Mark Mardell is, predictably, reverting to type – what a surprise. He is now focussing his laser like mind on Afghanistan and – yes, you guessed it – Viet Nam keeps popping up.
“That’s what Obama will be worried about,” says Gary, adding that if a bad economy destroys presidencies, an unpopular war does the job even more effectively. “Vietnam” is simply shorthand for “quagmire”.
Gary is ABC’s chief pollster, Gary Langer (ABC of course – how did I know that Mardell would not be chatting to anyone from Fox News…)
He naturally delves deeper into the 1960s
This interesting article argues the world would be different if LBJ had listened to writers, not generals, and that Obama should be listening to free thinkers.
By writers he means Norman Mailer and the implication that military men are so blinkered in their thinking that they can only come up with the idea of more troops whereas if LBJ had only listened to Mailer rather than his generals then the US would have got out of Viet Nam in 1965 and everyone would have been much better off.

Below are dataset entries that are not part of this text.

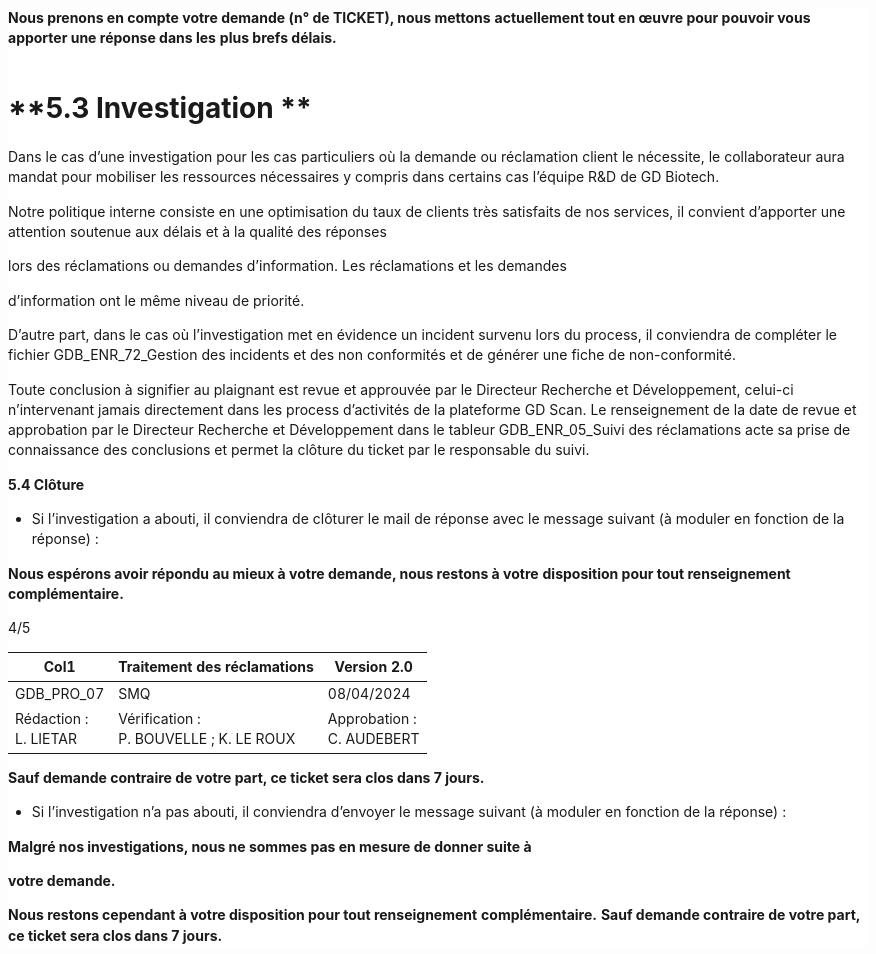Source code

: **Nous prenons en compte votre demande (n° de TICKET), nous mettons**
**actuellement tout en œuvre pour pouvoir vous apporter une réponse dans les**
**plus brefs délais.**
# **5.3 Investigation **

Dans le cas d’une investigation pour les cas particuliers où la demande ou réclamation client
le nécessite, le collaborateur aura mandat pour mobiliser les ressources nécessaires y
compris dans certains cas l’équipe R&D de GD Biotech.

Notre politique interne consiste en une optimisation du taux de clients très satisfaits de nos
services, il convient d’apporter une attention soutenue aux délais et à la qualité des réponses

lors des réclamations ou demandes d’information. Les réclamations et les demandes

d’information ont le même niveau de priorité.

D’autre part, dans le cas où l’investigation met en évidence un incident survenu lors du
process, il conviendra de compléter le fichier GDB_ENR_72_Gestion des incidents et des non
conformités et de générer une fiche de non-conformité.

Toute conclusion à signifier au plaignant est revue et approuvée par le Directeur Recherche
et Développement, celui-ci n’intervenant jamais directement dans les process d’activités de la
plateforme GD Scan. Le renseignement de la date de revue et approbation par le Directeur
Recherche et Développement dans le tableur GDB_ENR_05_Suivi des réclamations acte sa
prise de connaissance des conclusions et permet la clôture du ticket par le responsable du
suivi.

**5.4 Clôture**

   - Si l’investigation a abouti, il conviendra de clôturer le mail de réponse avec le message
suivant (à moduler en fonction de la réponse) :

**Nous espérons avoir répondu au mieux à votre demande, nous restons à votre**
**disposition pour tout renseignement complémentaire.**

4/5

|Col1|Traitement des réclamations|Version 2.0|
|---|---|---|
|GDB_PRO_07|SMQ|08/04/2024|
|Rédaction :<br>L. LIETAR|Vérification :<br>P. BOUVELLE ; K. LE ROUX|Approbation :<br>C. AUDEBERT|


**Sauf demande contraire de votre part, ce ticket sera clos dans 7 jours.**

   - Si l’investigation n’a pas abouti, il conviendra d’envoyer le message suivant (à moduler
en fonction de la réponse) :

**Malgré nos investigations, nous ne sommes pas en mesure de donner suite à**

**votre demande.**

**Nous restons cependant à votre disposition pour tout renseignement**
**complémentaire.**
**Sauf demande contraire de votre part, ce ticket sera clos dans 7 jours.**
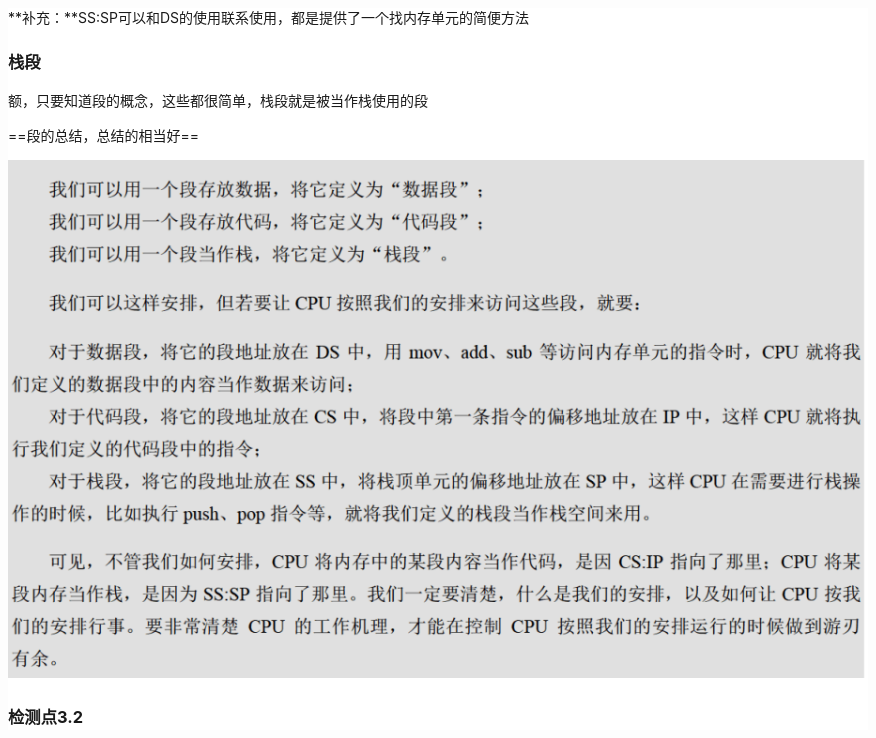 **补充：**SS:SP可以和DS的使用联系使用，都是提供了一个找内存单元的简便方法

### 栈段

额，只要知道段的概念，这些都很简单，栈段就是被当作栈使用的段

==段的总结，总结的相当好==

![段的总结](picture/第三章/段的总结.png)

### 检测点3.2
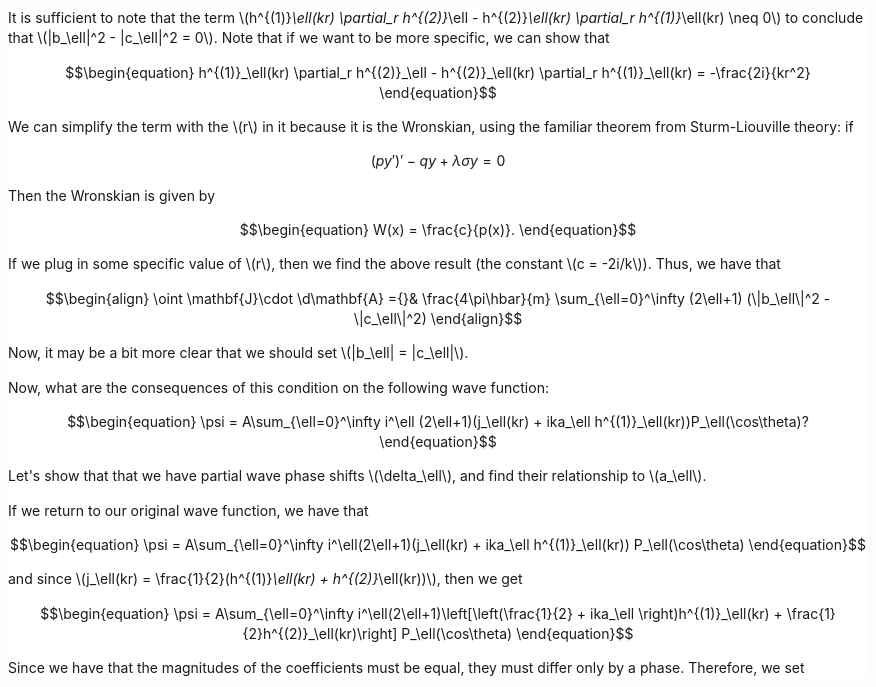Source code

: It is sufficient to note that the term \\(h^{(1)}_\ell(kr) \partial_r h^{(2)}_\ell - h^{(2)}_\ell(kr) \partial_r h^{(1)}_\ell(kr) \neq 0\\) to conclude that \\(\|b_\ell\|^2 - \|c_\ell\|^2 = 0\\). Note that if we want to be more specific, we can show that 

$$\begin{equation}
h^{(1)}_\ell(kr) \partial_r h^{(2)}_\ell - h^{(2)}_\ell(kr) \partial_r h^{(1)}_\ell(kr) = -\frac{2i}{kr^2}
\end{equation}$$

We can simplify the term with the \\(r\\) in it because it is the Wronskian, using the familiar theorem from Sturm-Liouville theory: if 

$$\begin{equation}
(py')' - qy + \lambda \sigma y = 0
\end{equation}$$

Then the Wronskian is given by

$$\begin{equation}
W(x) = \frac{c}{p(x)}.
\end{equation}$$

If we plug in some specific value of \\(r\\), then we find the above result (the constant \\(c = -2i/k\\)). Thus, we have that 

$$\begin{align}
\oint \mathbf{J}\cdot \d\mathbf{A} ={}& \frac{4\pi\hbar}{m} \sum_{\ell=0}^\infty (2\ell+1) (\|b_\ell\|^2 - \|c_\ell\|^2)
\end{align}$$

Now, it may be a bit more clear that we should set \\(\|b_\ell\| = \|c_\ell\|\\).

Now, what are the consequences of this condition on the following wave function:

$$\begin{equation}
\psi = A\sum_{\ell=0}^\infty i^\ell (2\ell+1)(j_\ell(kr) + ika_\ell h^{(1)}_\ell(kr))P_\ell(\cos\theta)?
\end{equation}$$

Let's show that that we have partial wave phase shifts \\(\delta_\ell\\), and find their relationship to \\(a_\ell\\). 



If we return to our original wave function, we have that 

$$\begin{equation}
\psi = A\sum_{\ell=0}^\infty i^\ell(2\ell+1)(j_\ell(kr) + ika_\ell h^{(1)}_\ell(kr)) P_\ell(\cos\theta)
\end{equation}$$

and since \\(j_\ell(kr) = \frac{1}{2}(h^{(1)}_\ell(kr) + h^{(2)}_\ell(kr))\\), then we get 

$$\begin{equation}
\psi = A\sum_{\ell=0}^\infty i^\ell(2\ell+1)\left[\left(\frac{1}{2} + ika_\ell \right)h^{(1)}_\ell(kr) + \frac{1}{2}h^{(2)}_\ell(kr)\right] P_\ell(\cos\theta)
\end{equation}$$

Since we have that the magnitudes of the coefficients must be equal, they must differ only by a phase. Therefore, we set 
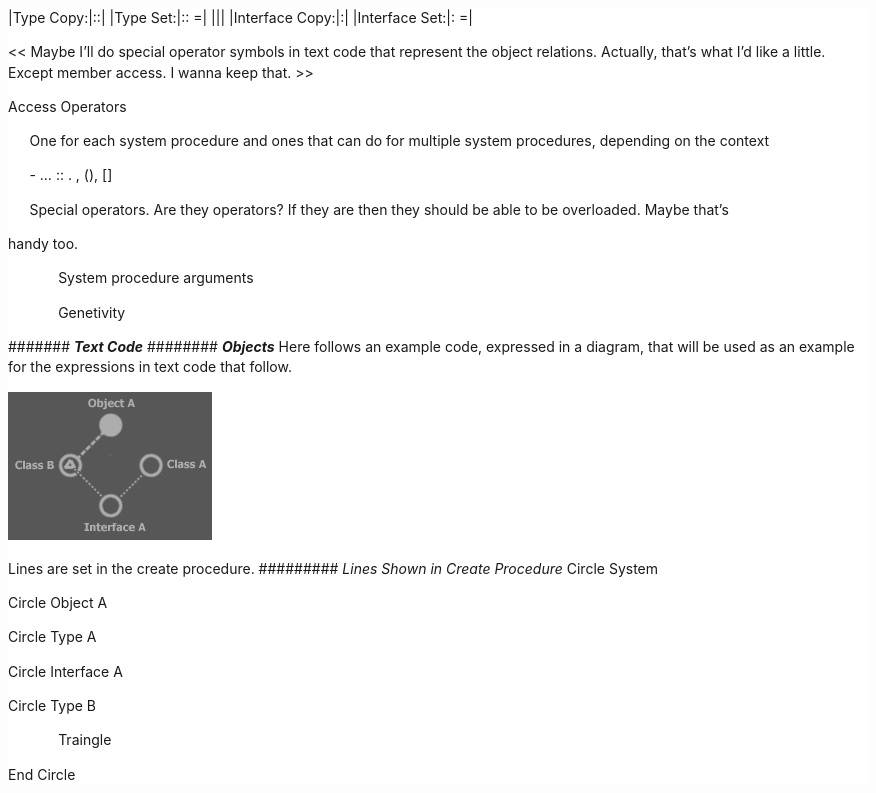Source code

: |Type Copy:|::|
|Type Set:|:: =|
|||
|Interface Copy:|:|
|Interface Set:|: =|

<< Maybe I’ll do special operator symbols in text code that represent the object relations. Actually, that’s what I’d like a little. Except member access. I wanna keep that. >>

Access Operators

`	`One for each system procedure and ones that can do for multiple system procedures, depending on the context

`	`- … :: . , (), []

`	`Special operators. Are they operators? If they are then they should be able to be overloaded. Maybe that’s 

handy too.

`		`System procedure arguments

`		`Genetivity


####### ***Text Code***
######## ***Objects***
Here follows an example code, expressed in a diagram, that will be used as an example for the expressions in text code that follow.

![](images/0.0.%20Text%20Code%20Introduction.001.png "Different Class with Supporting Interface, After Creation")

Lines are set in the create procedure.
######### *Lines Shown in Create Procedure*
Circle System

Circle Object A

Circle Type A

Circle Interface A

Circle Type B

`		`Traingle

End Circle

Mardell’s line is beginning to conform to the general BBC playbook on Afghanistan – it’s a quagmire, like Viet Nam, it can’t be won so let’s get out now and leave the place to the Taliban. As long as the Talib concentrate on executing dissidents and flogging women and closing schools for girls the Beeb will just look the other way – unless they start blowing up Buddhas – then that will be a real tragedy.
This theme was hammered home in a Newsnight piece several days ago when a book called “Lessons in Disaster” by Gordon M Goldstein was described as the current must read in the White House. It is said to describe the LBJ administration in 1965 being marched into an escalating war by a military viewing the conflict too narrowly to see the perils ahead. In other words it conforms to the accepted mythology that the whole venture was doomed from the start and the generals were wrong and Jane Fonda was right – and that, of course, fits fair and square into the BBC student union mindset.
But what Mardell and the BBC don’t mention (I wonder why?) is that, according to the WSJ, another book on Viet Nam is circulating widely in Washington – “A Better War” by Lewis Sorley. Originally published in 1999 it points out that the replacement of Gen. Westmoreland by Gen, Adams in 1968 was a big key turning point in the war.
Gen. Abrams abandoned the “search and destroy” tactics of his predecessor for a policy of protecting villages, and began to push for Vietnamese institutions to take over tasks once run by Americans — just the policies Gen. McChrystal has advocated in Afghanistan.
Sorley’s book on Abrams influenced the thinking of Gen Petraeus, the architect of the Iraq surge. It also argues that the final conquest of South Viet Nam by the communist North was definitely not a foregone conclusion.
By the time of the enemy’s 1972 Easter Offensive virtually all U.S. ground troops had been withdrawn. Supported by American airpower and naval gunfire, South Vietnam’s armed forces gallantly turned back an invasion from the North amounting to the equivalent of some 20 divisions, or about 200,000 troops.
Critics were quick to attribute the successful defense to American airpower. Abrams would have none of it. “The Vietnamese had to stand and fight,” he said. If they hadn’t done that, “ten times the [air] power we’ve got wouldn’t have stopped them.”
However in 1974 the new Democrat controlled Congress refused President Ford’s plea for extra support for South Viet Nam, instead voting for deep cuts in military aid. The North Vietnamese, always concerned about a resumption of US bombing, took this as a green light and launched a massive invasion in 1975. Even in the face of this onslaught some ARVN units stood firm but with the USA’s cut and run the end was inevitable. Sorley’s premise is that with longer term US support South Vietnam might well have been able to resist the Communists and developed into a viable state.
Unfortunately, just as the US military had worked out how to counter the communist insurgency, the politicians in Washington ignored the evidence and gave up the fight.
It’s clear that the BBC had made up its mind about Afghanistan, just as it did about Iraq and the Falklands. Let’s keep our fingers crossed that they are as wrong about the first as they were about the other two.